> TASK DATA:
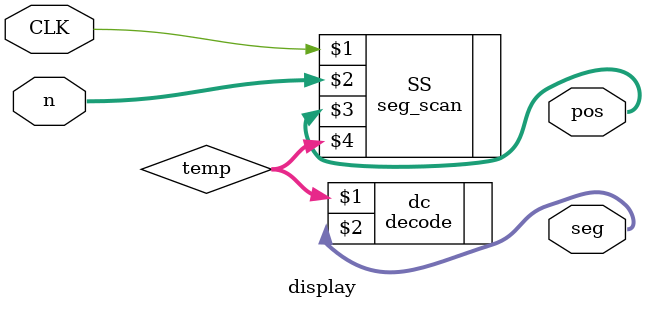
<source format=v>
`timescale 1ns / 1ps


module display(
    input CLK,
    input [7:0] n, // number 
    output [1:0] pos, // position to display
    output [7:0] seg  // 7 segment format
    );
    wire[7:0] temp;
    
    seg_scan SS(CLK, n, pos, temp);
    decode dc(temp, seg);
endmodule

</source>
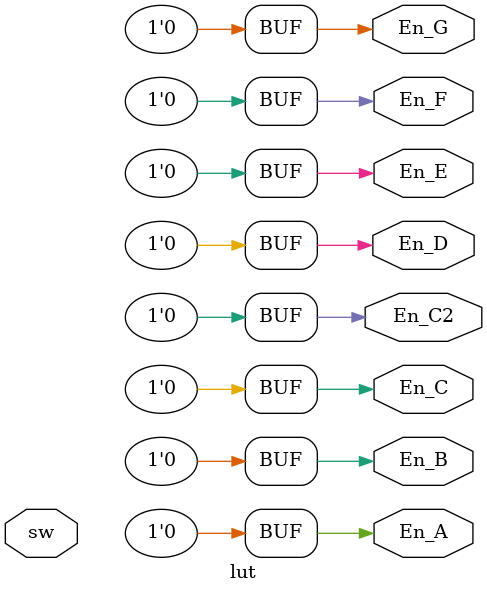
<source format=v>

module lut(sw, En_C, En_D, En_E, En_F, En_G, En_A, En_B, En_C2);
input[7:0] sw;
output En_C=0, En_D=0, En_E=0, En_F=0, En_G=0, En_A=0, En_B=0, En_C2=0;

always@(sw) begin
	if (sw[0]) begin En_C = 1;
	end
	if (sw[1]) begin En_D = 1;
	end
	if (sw[2]) begin En_E = 1;
	end
	if (sw[3]) begin En_F = 1;
	end
	if (sw[4]) begin En_G = 1;
	end
	if (sw[5]) begin En_A = 1;
	end
	if (sw[6]) begin En_B = 1;
	end
	if (sw[7]) begin En_C2 = 1;
	end
end
endmodule 
</source>
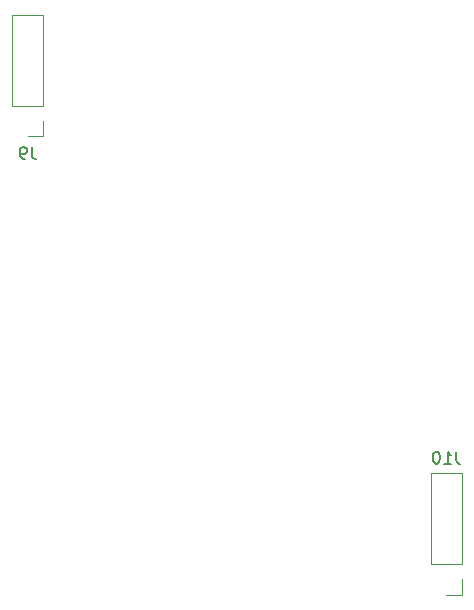
<source format=gbr>
%TF.GenerationSoftware,KiCad,Pcbnew,7.0.10*%
%TF.CreationDate,2024-02-20T21:55:09-06:00*%
%TF.ProjectId,Dual_VCA,4475616c-5f56-4434-912e-6b696361645f,rev?*%
%TF.SameCoordinates,Original*%
%TF.FileFunction,Legend,Bot*%
%TF.FilePolarity,Positive*%
%FSLAX46Y46*%
G04 Gerber Fmt 4.6, Leading zero omitted, Abs format (unit mm)*
G04 Created by KiCad (PCBNEW 7.0.10) date 2024-02-20 21:55:09*
%MOMM*%
%LPD*%
G01*
G04 APERTURE LIST*
%ADD10C,0.150000*%
%ADD11C,0.120000*%
G04 APERTURE END LIST*
D10*
X191869523Y-141948819D02*
X191869523Y-142663104D01*
X191869523Y-142663104D02*
X191917142Y-142805961D01*
X191917142Y-142805961D02*
X192012380Y-142901200D01*
X192012380Y-142901200D02*
X192155237Y-142948819D01*
X192155237Y-142948819D02*
X192250475Y-142948819D01*
X190869523Y-142948819D02*
X191440951Y-142948819D01*
X191155237Y-142948819D02*
X191155237Y-141948819D01*
X191155237Y-141948819D02*
X191250475Y-142091676D01*
X191250475Y-142091676D02*
X191345713Y-142186914D01*
X191345713Y-142186914D02*
X191440951Y-142234533D01*
X190250475Y-141948819D02*
X190155237Y-141948819D01*
X190155237Y-141948819D02*
X190059999Y-141996438D01*
X190059999Y-141996438D02*
X190012380Y-142044057D01*
X190012380Y-142044057D02*
X189964761Y-142139295D01*
X189964761Y-142139295D02*
X189917142Y-142329771D01*
X189917142Y-142329771D02*
X189917142Y-142567866D01*
X189917142Y-142567866D02*
X189964761Y-142758342D01*
X189964761Y-142758342D02*
X190012380Y-142853580D01*
X190012380Y-142853580D02*
X190059999Y-142901200D01*
X190059999Y-142901200D02*
X190155237Y-142948819D01*
X190155237Y-142948819D02*
X190250475Y-142948819D01*
X190250475Y-142948819D02*
X190345713Y-142901200D01*
X190345713Y-142901200D02*
X190393332Y-142853580D01*
X190393332Y-142853580D02*
X190440951Y-142758342D01*
X190440951Y-142758342D02*
X190488570Y-142567866D01*
X190488570Y-142567866D02*
X190488570Y-142329771D01*
X190488570Y-142329771D02*
X190440951Y-142139295D01*
X190440951Y-142139295D02*
X190393332Y-142044057D01*
X190393332Y-142044057D02*
X190345713Y-141996438D01*
X190345713Y-141996438D02*
X190250475Y-141948819D01*
X155943333Y-116154819D02*
X155943333Y-116869104D01*
X155943333Y-116869104D02*
X155990952Y-117011961D01*
X155990952Y-117011961D02*
X156086190Y-117107200D01*
X156086190Y-117107200D02*
X156229047Y-117154819D01*
X156229047Y-117154819D02*
X156324285Y-117154819D01*
X155419523Y-117154819D02*
X155229047Y-117154819D01*
X155229047Y-117154819D02*
X155133809Y-117107200D01*
X155133809Y-117107200D02*
X155086190Y-117059580D01*
X155086190Y-117059580D02*
X154990952Y-116916723D01*
X154990952Y-116916723D02*
X154943333Y-116726247D01*
X154943333Y-116726247D02*
X154943333Y-116345295D01*
X154943333Y-116345295D02*
X154990952Y-116250057D01*
X154990952Y-116250057D02*
X155038571Y-116202438D01*
X155038571Y-116202438D02*
X155133809Y-116154819D01*
X155133809Y-116154819D02*
X155324285Y-116154819D01*
X155324285Y-116154819D02*
X155419523Y-116202438D01*
X155419523Y-116202438D02*
X155467142Y-116250057D01*
X155467142Y-116250057D02*
X155514761Y-116345295D01*
X155514761Y-116345295D02*
X155514761Y-116583390D01*
X155514761Y-116583390D02*
X155467142Y-116678628D01*
X155467142Y-116678628D02*
X155419523Y-116726247D01*
X155419523Y-116726247D02*
X155324285Y-116773866D01*
X155324285Y-116773866D02*
X155133809Y-116773866D01*
X155133809Y-116773866D02*
X155038571Y-116726247D01*
X155038571Y-116726247D02*
X154990952Y-116678628D01*
X154990952Y-116678628D02*
X154943333Y-116583390D01*
D11*
%TO.C,J10*%
X189730000Y-151460000D02*
X189730000Y-143780000D01*
X189730000Y-151460000D02*
X192390000Y-151460000D01*
X189730000Y-143780000D02*
X192390000Y-143780000D01*
X191060000Y-154060000D02*
X192390000Y-154060000D01*
X192390000Y-154060000D02*
X192390000Y-152730000D01*
X192390000Y-151460000D02*
X192390000Y-143780000D01*
%TO.C,J9*%
X154280000Y-112660000D02*
X154280000Y-104980000D01*
X154280000Y-112660000D02*
X156940000Y-112660000D01*
X154280000Y-104980000D02*
X156940000Y-104980000D01*
X155610000Y-115260000D02*
X156940000Y-115260000D01*
X156940000Y-115260000D02*
X156940000Y-113930000D01*
X156940000Y-112660000D02*
X156940000Y-104980000D01*
%TD*%
M02*

</source>
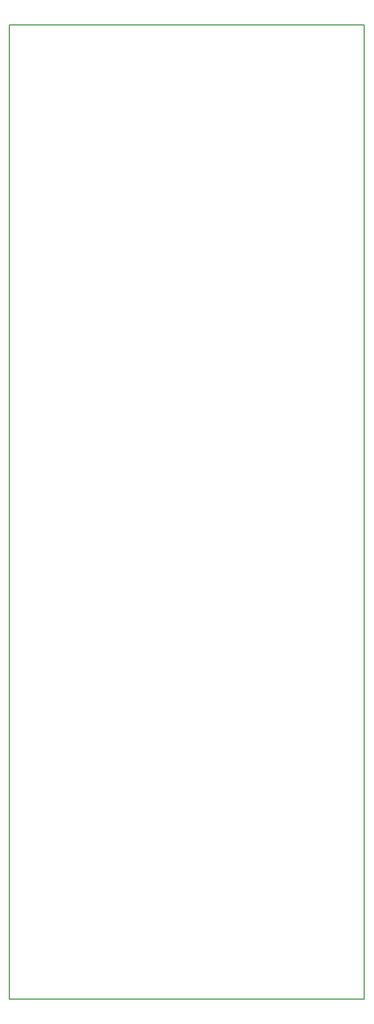
<source format=gbr>
G04 #@! TF.GenerationSoftware,KiCad,Pcbnew,(5.0.0-rc2-dev-493-gd776eaca8)*
G04 #@! TF.CreationDate,2018-07-04T02:07:02-03:00*
G04 #@! TF.ProjectId,climobike,636C696D6F62696B652E6B696361645F,rev?*
G04 #@! TF.SameCoordinates,PX6467e23PY9df22fc*
G04 #@! TF.FileFunction,Profile,NP*
%FSLAX46Y46*%
G04 Gerber Fmt 4.6, Leading zero omitted, Abs format (unit mm)*
G04 Created by KiCad (PCBNEW (5.0.0-rc2-dev-493-gd776eaca8)) date Wed Jul  4 02:07:02 2018*
%MOMM*%
%LPD*%
G01*
G04 APERTURE LIST*
%ADD10C,0.200000*%
G04 APERTURE END LIST*
D10*
X0Y0D02*
X57999999Y0D01*
X-1Y159000000D02*
X0Y0D01*
X57999999Y159000000D02*
X-1Y159000000D01*
X57999999Y0D02*
X57999999Y159000000D01*
M02*

</source>
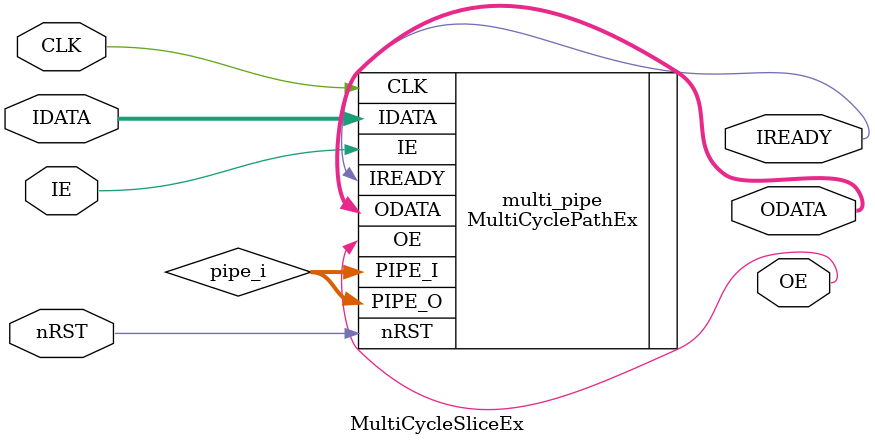
<source format=v>
`ifndef __TESTDRIVE_MULTICYCLE_SLICE_EX_V__
`define __TESTDRIVE_MULTICYCLE_SLICE_EX_V__
`include "testdrive_system.vh"

module MultiCycleSliceEx #(
	parameter		WIDTH			= 4,				// control width
	parameter		CYCLE			= 2,				// must >= 2
	parameter		COUNT			= 1					// instance count (must be < CYCLES)
) (
	input							CLK,				// clock
	input							nRST,				// reset (active low)
	// control input
	input							IE,					// input enable
	input	[WIDTH-1:0]				IDATA,				// input data
	output							IREADY,				// input ready
	// control output
	output							OE,					// output enable
	output	[WIDTH-1:0]				ODATA				// output data
);
// synopsys template

// register definition & assignment ------------------------------------------
wire	[(WIDTH*COUNT)-1:0]	pipe_i;

// implementation ------------------------------------------------------------
MultiCyclePathEx #(
	.IWIDTH		(WIDTH),
	.OWIDTH		(WIDTH),
	.CYCLE		(CYCLE),
	.COUNT		(COUNT)
) multi_pipe (
	.CLK		(CLK),
	.nRST		(nRST),
	.IE			(IE),
	.IDATA		(IDATA),
	.IREADY		(IREADY),
	.PIPE_I		(pipe_i),
	.PIPE_O		(pipe_i),
	.OE			(OE),
	.ODATA		(ODATA)
);

endmodule

`endif//__TESTDRIVE_MULTICYCLE_SLICE_EX_V__

</source>
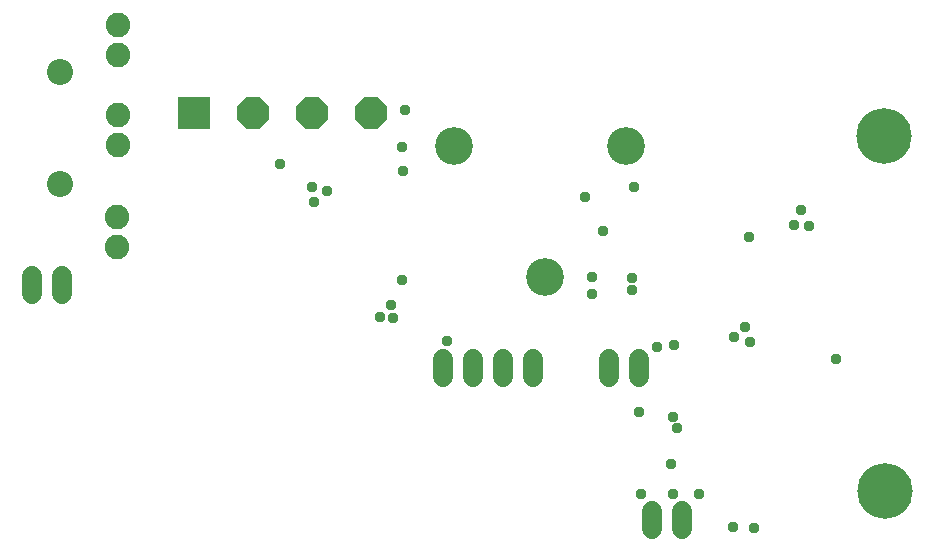
<source format=gbr>
G04 EAGLE Gerber RS-274X export*
G75*
%MOMM*%
%FSLAX34Y34*%
%LPD*%
%INSoldermask Bottom*%
%IPPOS*%
%AMOC8*
5,1,8,0,0,1.08239X$1,22.5*%
G01*
%ADD10C,3.203200*%
%ADD11C,2.203200*%
%ADD12C,4.703200*%
%ADD13C,2.082800*%
%ADD14R,2.743200X2.743200*%
%ADD15P,2.969212X8X22.500000*%
%ADD16C,1.727200*%
%ADD17C,0.959600*%


D10*
X424942Y254508D03*
X570484Y254508D03*
X502158Y143256D03*
D11*
X91440Y316738D03*
X91186Y221996D03*
D12*
X789432Y262636D03*
X789686Y-37592D03*
D13*
X140716Y331470D03*
X140716Y356870D03*
X139954Y168910D03*
X139954Y194310D03*
X140208Y255270D03*
X140208Y280670D03*
D14*
X204724Y281940D03*
D15*
X254724Y281940D03*
X304724Y281940D03*
X354724Y281940D03*
D16*
X466344Y74168D02*
X466344Y58928D01*
X440944Y58928D02*
X440944Y74168D01*
X415544Y74168D02*
X415544Y58928D01*
X491744Y58928D02*
X491744Y74168D01*
X581660Y74168D02*
X581660Y58928D01*
X556260Y58928D02*
X556260Y74168D01*
X93472Y128778D02*
X93472Y144018D01*
X68072Y144018D02*
X68072Y128778D01*
X617982Y-54356D02*
X617982Y-69596D01*
X592582Y-69596D02*
X592582Y-54356D01*
D17*
X614172Y15240D03*
X382016Y233172D03*
X380746Y141224D03*
X608838Y-15240D03*
X748030Y74422D03*
X660908Y-67818D03*
X679196Y-69342D03*
X383540Y284480D03*
X611378Y85598D03*
X674370Y177546D03*
X581874Y29170D03*
X583184Y-40132D03*
X610136Y-39878D03*
X632246Y-40092D03*
X610108Y24638D03*
X597154Y84582D03*
X551434Y182400D03*
X381254Y253492D03*
X576072Y142748D03*
X542036Y143256D03*
X419100Y88900D03*
X575310Y132080D03*
X541782Y129286D03*
X277876Y239268D03*
X577342Y219964D03*
X304546Y219456D03*
X718820Y200406D03*
X712978Y187452D03*
X725932Y186944D03*
X317246Y215900D03*
X306832Y207264D03*
X535940Y210820D03*
X373634Y108712D03*
X675640Y88138D03*
X662178Y92710D03*
X671576Y100838D03*
X362204Y109982D03*
X371348Y119888D03*
M02*

</source>
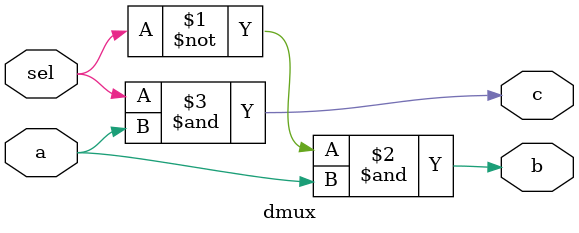
<source format=v>
module dmux (input wire a, output wire b, input wire sel, output wire c);
  assign b = (~sel) & a ;
  assign c = sel & a;
endmodule

</source>
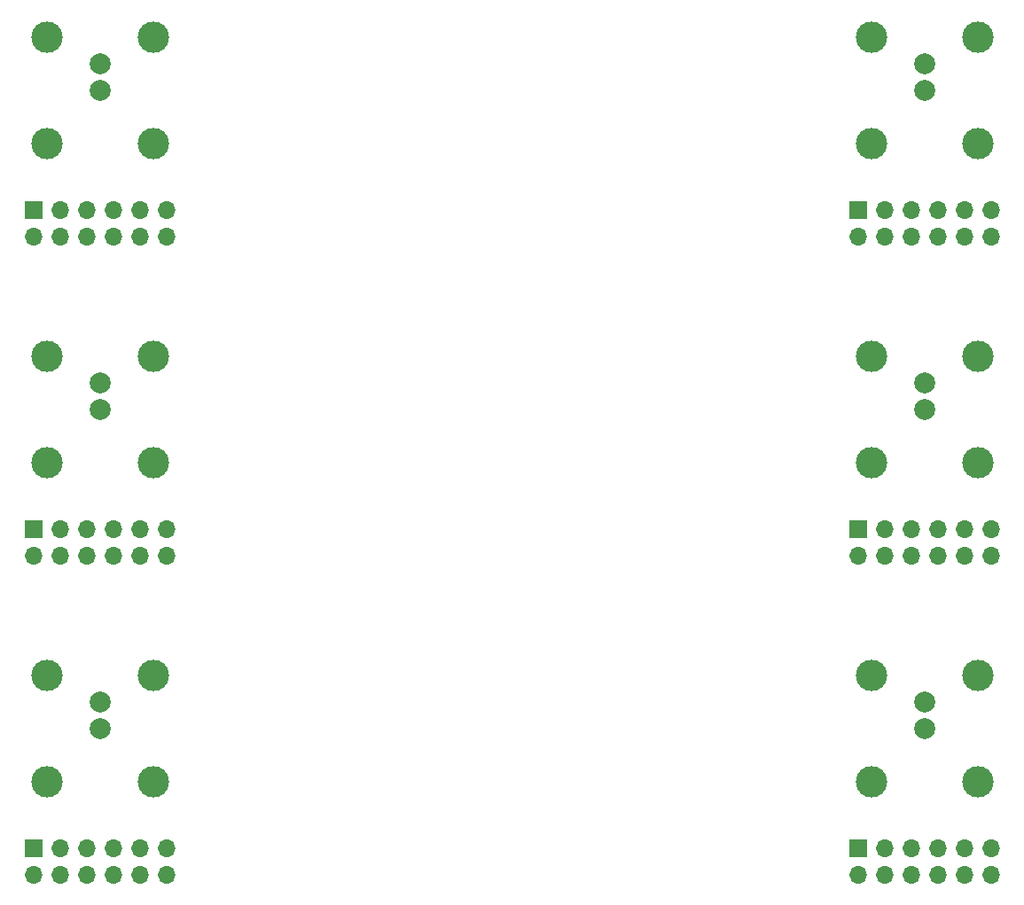
<source format=gts>
G04 #@! TF.GenerationSoftware,KiCad,Pcbnew,6.0.9-8da3e8f707~116~ubuntu20.04.1*
G04 #@! TF.CreationDate,2023-03-12T20:11:02+01:00*
G04 #@! TF.ProjectId,six_to_six_vertical,7369785f-746f-45f7-9369-785f76657274,rev?*
G04 #@! TF.SameCoordinates,Original*
G04 #@! TF.FileFunction,Soldermask,Top*
G04 #@! TF.FilePolarity,Negative*
%FSLAX46Y46*%
G04 Gerber Fmt 4.6, Leading zero omitted, Abs format (unit mm)*
G04 Created by KiCad (PCBNEW 6.0.9-8da3e8f707~116~ubuntu20.04.1) date 2023-03-12 20:11:02*
%MOMM*%
%LPD*%
G01*
G04 APERTURE LIST*
%ADD10R,1.700000X1.700000*%
%ADD11O,1.700000X1.700000*%
%ADD12C,2.000000*%
%ADD13C,3.000000*%
G04 APERTURE END LIST*
D10*
X101600000Y-101600000D03*
D11*
X101600000Y-104140000D03*
X104140000Y-101600000D03*
X104140000Y-104140000D03*
X106680000Y-101600000D03*
X106680000Y-104140000D03*
X109220000Y-101600000D03*
X109220000Y-104140000D03*
X111760000Y-101600000D03*
X111760000Y-104140000D03*
X114300000Y-101600000D03*
X114300000Y-104140000D03*
D10*
X101600000Y-71120000D03*
D11*
X101600000Y-73660000D03*
X104140000Y-71120000D03*
X104140000Y-73660000D03*
X106680000Y-71120000D03*
X106680000Y-73660000D03*
X109220000Y-71120000D03*
X109220000Y-73660000D03*
X111760000Y-71120000D03*
X111760000Y-73660000D03*
X114300000Y-71120000D03*
X114300000Y-73660000D03*
D10*
X180340000Y-132080000D03*
D11*
X180340000Y-134620000D03*
X182880000Y-132080000D03*
X182880000Y-134620000D03*
X185420000Y-132080000D03*
X185420000Y-134620000D03*
X187960000Y-132080000D03*
X187960000Y-134620000D03*
X190500000Y-132080000D03*
X190500000Y-134620000D03*
X193040000Y-132080000D03*
X193040000Y-134620000D03*
D10*
X101600000Y-132080000D03*
D11*
X101600000Y-134620000D03*
X104140000Y-132080000D03*
X104140000Y-134620000D03*
X106680000Y-132080000D03*
X106680000Y-134620000D03*
X109220000Y-132080000D03*
X109220000Y-134620000D03*
X111760000Y-132080000D03*
X111760000Y-134620000D03*
X114300000Y-132080000D03*
X114300000Y-134620000D03*
D10*
X180340000Y-71120000D03*
D11*
X180340000Y-73660000D03*
X182880000Y-71120000D03*
X182880000Y-73660000D03*
X185420000Y-71120000D03*
X185420000Y-73660000D03*
X187960000Y-71120000D03*
X187960000Y-73660000D03*
X190500000Y-71120000D03*
X190500000Y-73660000D03*
X193040000Y-71120000D03*
X193040000Y-73660000D03*
D10*
X180340000Y-101600000D03*
D11*
X180340000Y-104140000D03*
X182880000Y-101600000D03*
X182880000Y-104140000D03*
X185420000Y-101600000D03*
X185420000Y-104140000D03*
X187960000Y-101600000D03*
X187960000Y-104140000D03*
X190500000Y-101600000D03*
X190500000Y-104140000D03*
X193040000Y-101600000D03*
X193040000Y-104140000D03*
D12*
X107950000Y-59690000D03*
D13*
X102870000Y-64770000D03*
X113030000Y-64770000D03*
D12*
X107950000Y-57150000D03*
D13*
X102870000Y-54610000D03*
X113030000Y-54610000D03*
D12*
X186690000Y-59690000D03*
D13*
X181610000Y-64770000D03*
X191770000Y-64770000D03*
X191770000Y-54610000D03*
X181610000Y-54610000D03*
D12*
X186690000Y-57150000D03*
X107950000Y-90170000D03*
D13*
X102870000Y-95250000D03*
X102870000Y-85090000D03*
X113030000Y-85090000D03*
X113030000Y-95250000D03*
D12*
X107950000Y-87630000D03*
X186690000Y-90170000D03*
X186690000Y-87630000D03*
D13*
X191770000Y-95250000D03*
X181610000Y-95250000D03*
X181610000Y-85090000D03*
X191770000Y-85090000D03*
D12*
X186690000Y-120650000D03*
D13*
X181610000Y-115570000D03*
D12*
X186690000Y-118110000D03*
D13*
X191770000Y-115570000D03*
X181610000Y-125730000D03*
X191770000Y-125730000D03*
D12*
X107950000Y-120650000D03*
D13*
X102870000Y-115570000D03*
X102870000Y-125730000D03*
D12*
X107950000Y-118110000D03*
D13*
X113030000Y-125730000D03*
X113030000Y-115570000D03*
M02*

</source>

> WHAT THIS TASK INVOLVES: Go through the material line by line, tally each line containing "parameter", and give the total only.

> OUTPUT OF THE TASK: 3